+++ SUPPLIED DATA +++
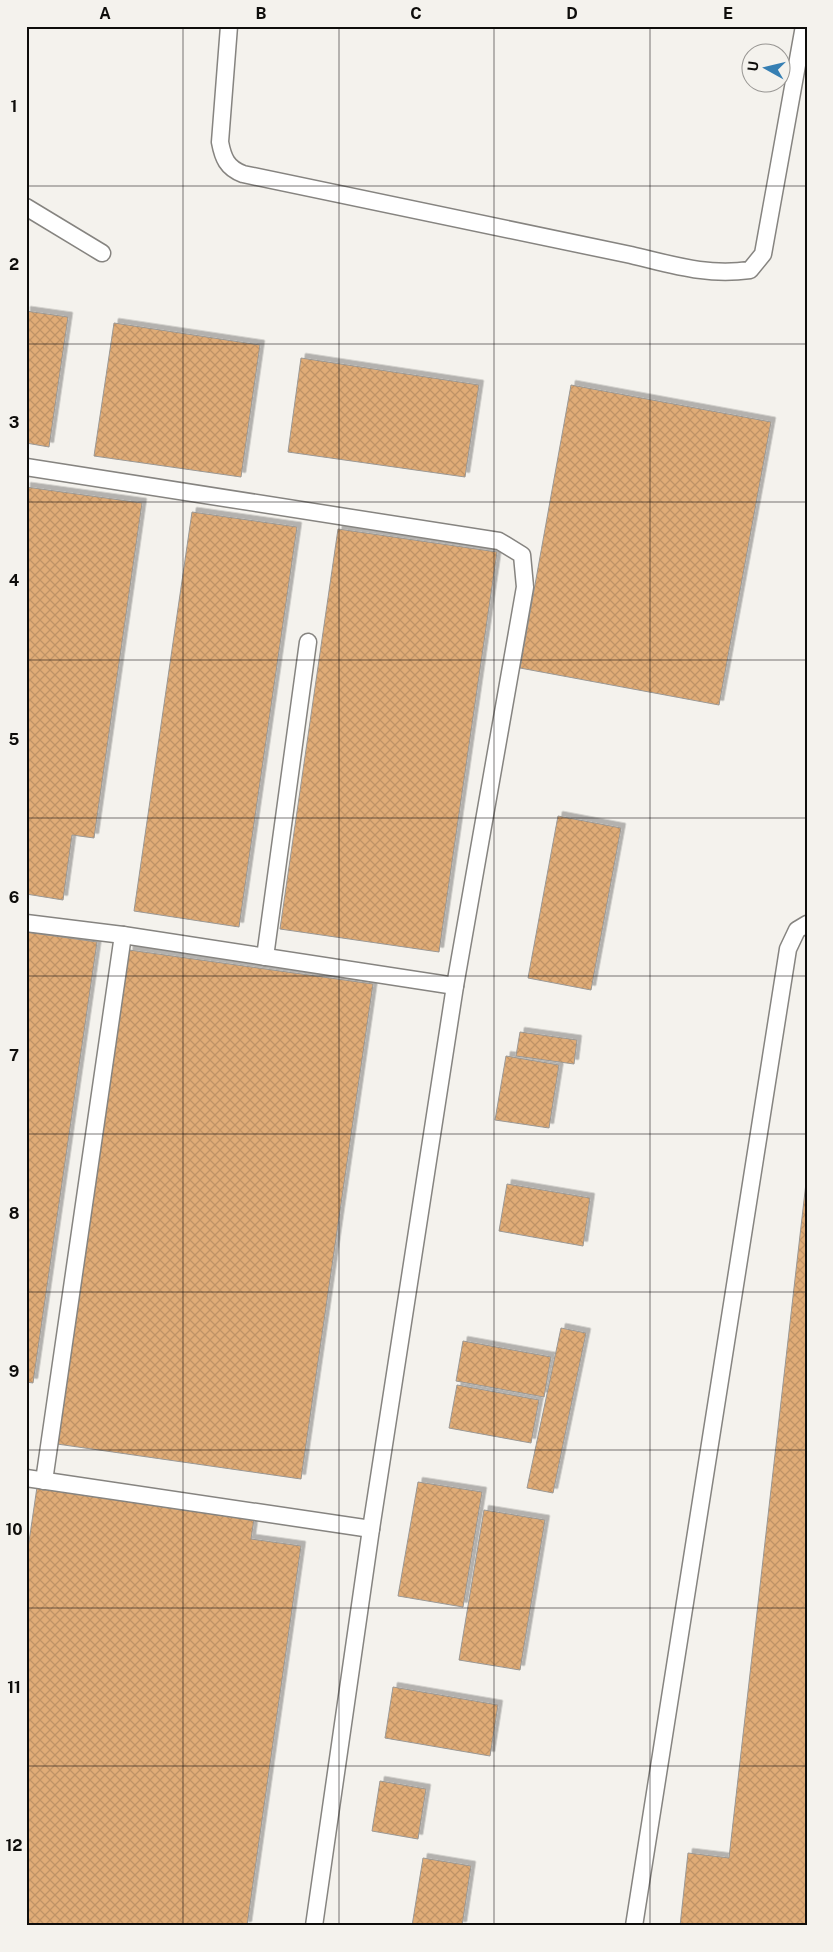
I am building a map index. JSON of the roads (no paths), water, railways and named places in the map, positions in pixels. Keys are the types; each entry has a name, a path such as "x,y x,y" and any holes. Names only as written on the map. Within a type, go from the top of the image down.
+++
+++ SUPPLIED DATA +++
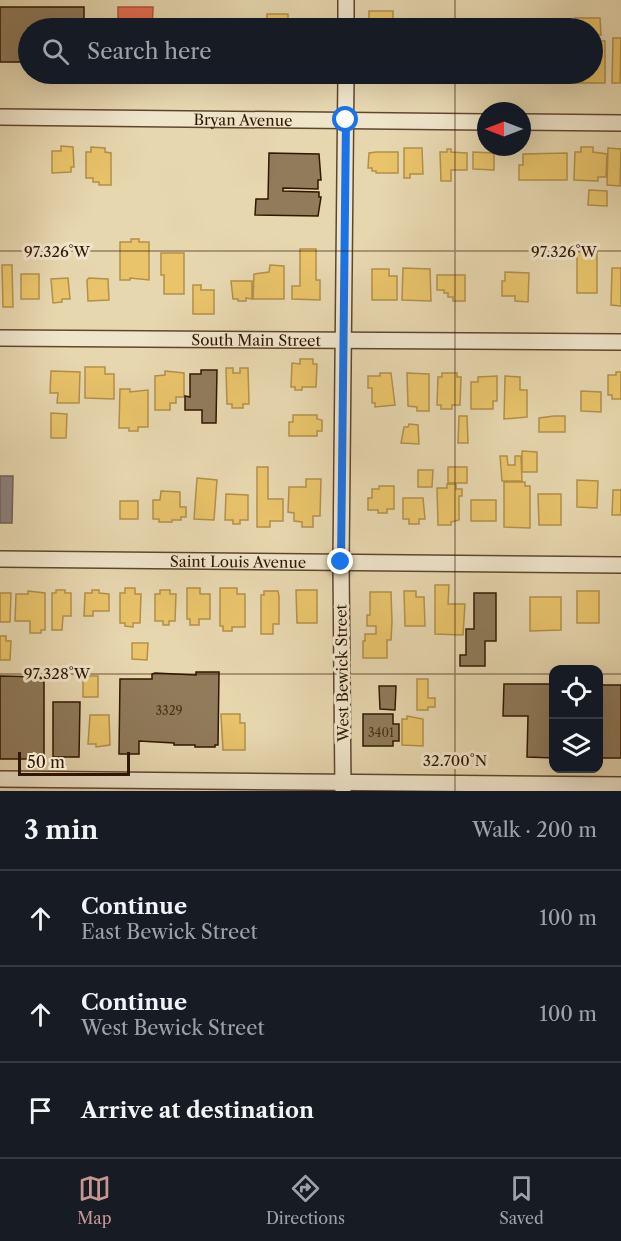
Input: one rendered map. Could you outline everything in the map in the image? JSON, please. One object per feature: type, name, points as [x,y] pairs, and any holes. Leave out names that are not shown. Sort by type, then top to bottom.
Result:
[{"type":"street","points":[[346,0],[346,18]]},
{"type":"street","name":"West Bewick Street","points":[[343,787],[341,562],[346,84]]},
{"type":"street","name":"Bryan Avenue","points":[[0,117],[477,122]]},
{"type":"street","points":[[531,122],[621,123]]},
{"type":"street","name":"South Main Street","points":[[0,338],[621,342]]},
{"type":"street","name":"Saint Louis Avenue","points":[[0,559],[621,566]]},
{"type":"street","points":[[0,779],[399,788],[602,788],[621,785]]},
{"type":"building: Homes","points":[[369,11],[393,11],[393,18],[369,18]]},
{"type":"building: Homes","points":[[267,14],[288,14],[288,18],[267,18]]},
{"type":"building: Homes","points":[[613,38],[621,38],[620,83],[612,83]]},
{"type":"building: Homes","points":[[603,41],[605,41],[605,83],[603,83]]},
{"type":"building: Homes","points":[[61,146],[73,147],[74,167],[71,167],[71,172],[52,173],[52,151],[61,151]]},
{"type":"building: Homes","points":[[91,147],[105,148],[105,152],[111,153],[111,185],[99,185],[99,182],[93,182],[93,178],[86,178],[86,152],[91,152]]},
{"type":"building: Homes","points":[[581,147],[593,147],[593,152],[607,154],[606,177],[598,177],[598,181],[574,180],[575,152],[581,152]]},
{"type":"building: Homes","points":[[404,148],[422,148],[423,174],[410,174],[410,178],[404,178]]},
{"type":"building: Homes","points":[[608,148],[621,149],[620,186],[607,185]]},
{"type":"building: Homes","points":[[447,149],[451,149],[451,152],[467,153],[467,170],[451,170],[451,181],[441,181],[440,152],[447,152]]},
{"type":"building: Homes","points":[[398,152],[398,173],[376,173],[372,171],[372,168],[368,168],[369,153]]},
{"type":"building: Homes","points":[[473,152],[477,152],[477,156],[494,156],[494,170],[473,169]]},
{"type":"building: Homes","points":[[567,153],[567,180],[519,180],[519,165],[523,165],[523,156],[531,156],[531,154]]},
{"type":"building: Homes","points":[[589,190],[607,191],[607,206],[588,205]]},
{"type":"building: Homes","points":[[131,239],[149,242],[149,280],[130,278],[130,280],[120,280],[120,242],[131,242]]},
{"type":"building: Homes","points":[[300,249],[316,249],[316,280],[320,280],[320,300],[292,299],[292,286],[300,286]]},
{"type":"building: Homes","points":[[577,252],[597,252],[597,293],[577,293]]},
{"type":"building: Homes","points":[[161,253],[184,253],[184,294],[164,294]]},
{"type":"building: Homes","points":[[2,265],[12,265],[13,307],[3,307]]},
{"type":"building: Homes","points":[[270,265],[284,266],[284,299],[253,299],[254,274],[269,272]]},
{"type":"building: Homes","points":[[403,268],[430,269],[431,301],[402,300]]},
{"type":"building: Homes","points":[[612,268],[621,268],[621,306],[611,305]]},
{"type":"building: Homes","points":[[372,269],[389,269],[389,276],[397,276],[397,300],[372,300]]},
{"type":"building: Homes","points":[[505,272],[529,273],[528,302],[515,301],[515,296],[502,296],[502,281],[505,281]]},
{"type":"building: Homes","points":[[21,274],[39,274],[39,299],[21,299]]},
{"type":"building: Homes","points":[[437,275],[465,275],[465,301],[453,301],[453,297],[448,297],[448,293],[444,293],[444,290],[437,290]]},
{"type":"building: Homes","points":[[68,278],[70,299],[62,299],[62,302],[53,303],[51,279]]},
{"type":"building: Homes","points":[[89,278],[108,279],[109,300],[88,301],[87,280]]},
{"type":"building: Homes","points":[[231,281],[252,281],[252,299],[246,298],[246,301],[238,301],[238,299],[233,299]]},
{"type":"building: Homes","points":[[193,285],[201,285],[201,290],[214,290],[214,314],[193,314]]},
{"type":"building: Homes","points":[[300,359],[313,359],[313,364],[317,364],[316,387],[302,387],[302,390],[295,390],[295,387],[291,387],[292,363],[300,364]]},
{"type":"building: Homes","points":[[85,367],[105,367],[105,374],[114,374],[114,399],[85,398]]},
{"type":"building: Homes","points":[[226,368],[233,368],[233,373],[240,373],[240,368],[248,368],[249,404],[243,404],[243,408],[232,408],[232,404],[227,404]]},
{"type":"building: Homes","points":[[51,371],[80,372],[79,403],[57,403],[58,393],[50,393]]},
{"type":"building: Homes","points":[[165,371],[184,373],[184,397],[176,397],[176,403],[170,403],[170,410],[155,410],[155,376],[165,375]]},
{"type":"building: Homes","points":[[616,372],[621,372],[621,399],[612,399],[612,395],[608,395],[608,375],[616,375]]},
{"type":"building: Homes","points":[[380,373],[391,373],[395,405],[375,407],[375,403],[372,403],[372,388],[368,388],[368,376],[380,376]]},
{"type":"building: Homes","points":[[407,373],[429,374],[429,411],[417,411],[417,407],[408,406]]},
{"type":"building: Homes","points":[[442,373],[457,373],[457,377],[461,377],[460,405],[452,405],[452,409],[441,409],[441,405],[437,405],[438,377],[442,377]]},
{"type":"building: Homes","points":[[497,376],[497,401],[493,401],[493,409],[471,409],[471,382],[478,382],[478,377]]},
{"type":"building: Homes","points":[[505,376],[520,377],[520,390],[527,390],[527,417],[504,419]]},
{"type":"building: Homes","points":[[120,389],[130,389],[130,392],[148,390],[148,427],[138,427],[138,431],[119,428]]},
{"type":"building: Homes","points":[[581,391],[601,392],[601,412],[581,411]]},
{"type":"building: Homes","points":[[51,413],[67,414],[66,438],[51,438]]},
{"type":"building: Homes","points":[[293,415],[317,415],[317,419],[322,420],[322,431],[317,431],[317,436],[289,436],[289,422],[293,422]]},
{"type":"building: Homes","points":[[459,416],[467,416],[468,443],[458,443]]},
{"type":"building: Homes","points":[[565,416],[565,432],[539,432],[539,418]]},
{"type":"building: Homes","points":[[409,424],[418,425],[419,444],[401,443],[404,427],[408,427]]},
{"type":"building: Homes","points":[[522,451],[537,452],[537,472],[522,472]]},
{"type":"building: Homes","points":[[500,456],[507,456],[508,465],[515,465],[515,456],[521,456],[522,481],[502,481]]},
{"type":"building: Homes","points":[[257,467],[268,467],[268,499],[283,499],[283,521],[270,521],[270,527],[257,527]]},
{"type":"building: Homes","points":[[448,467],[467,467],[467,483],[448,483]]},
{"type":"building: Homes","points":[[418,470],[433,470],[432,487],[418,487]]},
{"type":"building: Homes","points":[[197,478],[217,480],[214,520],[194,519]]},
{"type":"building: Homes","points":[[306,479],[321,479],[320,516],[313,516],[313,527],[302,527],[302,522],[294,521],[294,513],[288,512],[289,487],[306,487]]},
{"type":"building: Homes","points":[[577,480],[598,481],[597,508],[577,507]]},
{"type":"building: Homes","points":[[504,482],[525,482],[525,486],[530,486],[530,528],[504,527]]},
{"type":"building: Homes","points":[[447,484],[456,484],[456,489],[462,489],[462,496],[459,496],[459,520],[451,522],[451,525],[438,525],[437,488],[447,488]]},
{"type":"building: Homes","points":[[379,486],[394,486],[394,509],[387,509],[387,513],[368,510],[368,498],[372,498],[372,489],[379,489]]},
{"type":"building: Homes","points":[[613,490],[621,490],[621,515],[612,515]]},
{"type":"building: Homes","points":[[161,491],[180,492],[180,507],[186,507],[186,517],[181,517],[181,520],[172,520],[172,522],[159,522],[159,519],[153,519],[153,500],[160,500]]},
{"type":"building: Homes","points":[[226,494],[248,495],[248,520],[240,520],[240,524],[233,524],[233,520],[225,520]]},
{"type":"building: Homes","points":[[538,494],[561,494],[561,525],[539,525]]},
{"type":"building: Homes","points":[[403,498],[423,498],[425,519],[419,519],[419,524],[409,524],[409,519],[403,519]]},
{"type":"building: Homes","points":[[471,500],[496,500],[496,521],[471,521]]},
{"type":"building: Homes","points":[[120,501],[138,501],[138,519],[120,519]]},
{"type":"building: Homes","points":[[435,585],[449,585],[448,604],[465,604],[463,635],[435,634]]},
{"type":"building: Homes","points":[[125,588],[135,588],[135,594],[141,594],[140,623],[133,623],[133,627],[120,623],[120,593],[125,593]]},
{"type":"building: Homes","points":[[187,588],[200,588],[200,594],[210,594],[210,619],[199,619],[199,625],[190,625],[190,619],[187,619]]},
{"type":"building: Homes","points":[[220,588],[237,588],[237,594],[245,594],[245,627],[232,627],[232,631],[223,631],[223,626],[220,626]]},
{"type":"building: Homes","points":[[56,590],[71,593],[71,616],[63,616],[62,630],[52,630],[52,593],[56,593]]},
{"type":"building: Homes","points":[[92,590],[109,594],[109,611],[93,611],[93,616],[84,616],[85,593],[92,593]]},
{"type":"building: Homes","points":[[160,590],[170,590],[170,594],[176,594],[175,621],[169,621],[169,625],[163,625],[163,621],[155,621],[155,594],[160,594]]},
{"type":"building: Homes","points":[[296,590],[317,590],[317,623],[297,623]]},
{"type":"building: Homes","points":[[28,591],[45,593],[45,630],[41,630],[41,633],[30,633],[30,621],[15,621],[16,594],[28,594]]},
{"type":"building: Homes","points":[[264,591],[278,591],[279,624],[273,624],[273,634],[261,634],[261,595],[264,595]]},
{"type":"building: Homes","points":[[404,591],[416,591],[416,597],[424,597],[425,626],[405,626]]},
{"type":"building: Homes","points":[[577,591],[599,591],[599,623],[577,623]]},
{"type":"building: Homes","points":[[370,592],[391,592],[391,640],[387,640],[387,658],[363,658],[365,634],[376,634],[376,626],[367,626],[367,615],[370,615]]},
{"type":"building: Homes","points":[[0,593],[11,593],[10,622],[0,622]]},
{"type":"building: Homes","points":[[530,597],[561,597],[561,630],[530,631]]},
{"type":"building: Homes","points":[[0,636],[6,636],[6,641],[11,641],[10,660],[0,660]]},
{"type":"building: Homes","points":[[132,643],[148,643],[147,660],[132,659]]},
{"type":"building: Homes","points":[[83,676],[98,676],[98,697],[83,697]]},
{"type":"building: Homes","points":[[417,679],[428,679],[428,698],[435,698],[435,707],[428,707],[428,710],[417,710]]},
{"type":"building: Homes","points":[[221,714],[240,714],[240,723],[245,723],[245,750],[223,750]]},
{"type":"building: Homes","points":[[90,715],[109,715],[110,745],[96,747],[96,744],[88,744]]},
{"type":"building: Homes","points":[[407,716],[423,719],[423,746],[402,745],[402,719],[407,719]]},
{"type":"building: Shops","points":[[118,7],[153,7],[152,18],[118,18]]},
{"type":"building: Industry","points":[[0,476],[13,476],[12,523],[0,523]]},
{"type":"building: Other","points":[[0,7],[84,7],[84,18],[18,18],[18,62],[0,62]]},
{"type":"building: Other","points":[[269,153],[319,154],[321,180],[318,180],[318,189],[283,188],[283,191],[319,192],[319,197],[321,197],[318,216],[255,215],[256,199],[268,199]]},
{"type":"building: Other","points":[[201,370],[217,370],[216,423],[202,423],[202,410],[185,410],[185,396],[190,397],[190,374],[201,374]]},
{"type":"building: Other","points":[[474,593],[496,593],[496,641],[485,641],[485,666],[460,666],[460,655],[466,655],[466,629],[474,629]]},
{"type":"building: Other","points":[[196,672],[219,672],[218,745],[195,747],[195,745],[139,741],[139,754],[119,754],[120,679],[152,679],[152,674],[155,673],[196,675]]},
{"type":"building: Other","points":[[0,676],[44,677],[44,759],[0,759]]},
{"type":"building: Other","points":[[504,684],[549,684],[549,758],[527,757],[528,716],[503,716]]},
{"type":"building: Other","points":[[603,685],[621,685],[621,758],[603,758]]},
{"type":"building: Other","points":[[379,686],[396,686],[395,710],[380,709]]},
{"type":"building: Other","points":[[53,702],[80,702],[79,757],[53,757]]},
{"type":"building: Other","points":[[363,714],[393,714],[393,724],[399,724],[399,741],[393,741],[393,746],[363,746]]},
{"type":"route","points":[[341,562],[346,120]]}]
+++
• INSTRUCTIONS FOR THE TASK:
Look through the entries above; find each line with the word "JSON" and copy it.

• EXERCISE ANSWER:
I am building a map index. JSON of the roads (no paths), water, railways and named places in the map, positions in pixels. Keys are the types; each entry has a name, a path such as "x,y x,y" and any holes. Names only as written on the map. Within a type, go from the top of the image down.
Input: one rendered map. Could you outline everything in the map in the image? JSON, please. One object per feature: type, name, points as [x,y] pairs, and any holes. Leave out names that are not shown. Sort by type, then top to bottom.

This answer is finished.